A rejeição é absorvida pela criança como uma negação do seu próprio direito de existir, de ser vista e de ser amada. Na vida adulta, isto reflete-se em sentimentos de não-merecimento, autossabotagem e um perfecionismo paralisante.

O Ciclo das Relações Tóxicas

Adultos que carregam esta criança ferida são mais propensos a relações de dependência. A crença de "não ter sido suficiente para ser amado pelo pai" leva-os a tornarem-se cuidadores abnegados em relações abusivas, acreditando que, se conseguirem "salvar" o parceiro, provarão finalmente o seu valor.


O Processo de Cura: A Metáfora da Onda

O primeiro passo para a cura é o reconhecimento e a aceitação da dor.
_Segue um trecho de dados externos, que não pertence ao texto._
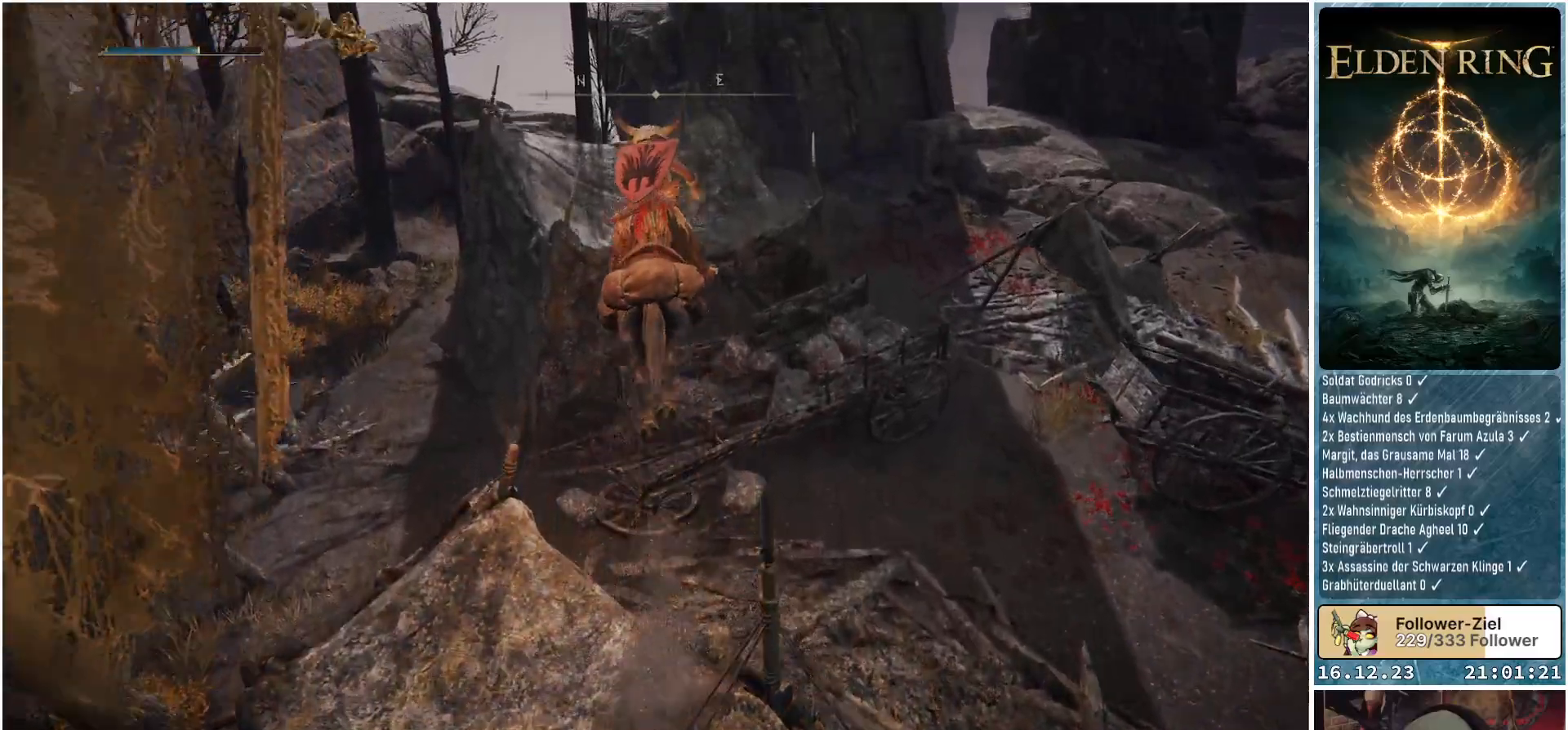
{"buttons": [], "left_stick": "up", "right_stick": "center", "events": [[200, "A", "down"], [300, "A", "up"]]}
É fundamental criar um espaço seguro onde as emoções reprimidas possam ser validadas sem julgamento.

Gosto de utilizar a metáfora das ondas do mar: as emoções reprimidas são como ondas que ficaram "congeladas" no seu pico máximo. O processo terapêutico serve para permitir o "vazamento" dessa onda, deixando-a finalmente atingir a zona de rebentação para que a energia se dissipe.

Sobre o Perdão: O perdão não deve ser forçado. Se ocorrer, deve ser uma consequência natural do processo e não uma obrigação. Impor o perdão prematuramente é contraproducente e apenas aprofunda a culpa e a frustração.


Conclusão O caminho terapêutico deve respeitar o ritmo de cada ser. O objetivo final é a ressignificação do trauma, capacitando o indivíduo para respostas mais assertivas e libertando-o para viver uma vida consciente, plena e senhora do seu próprio destino.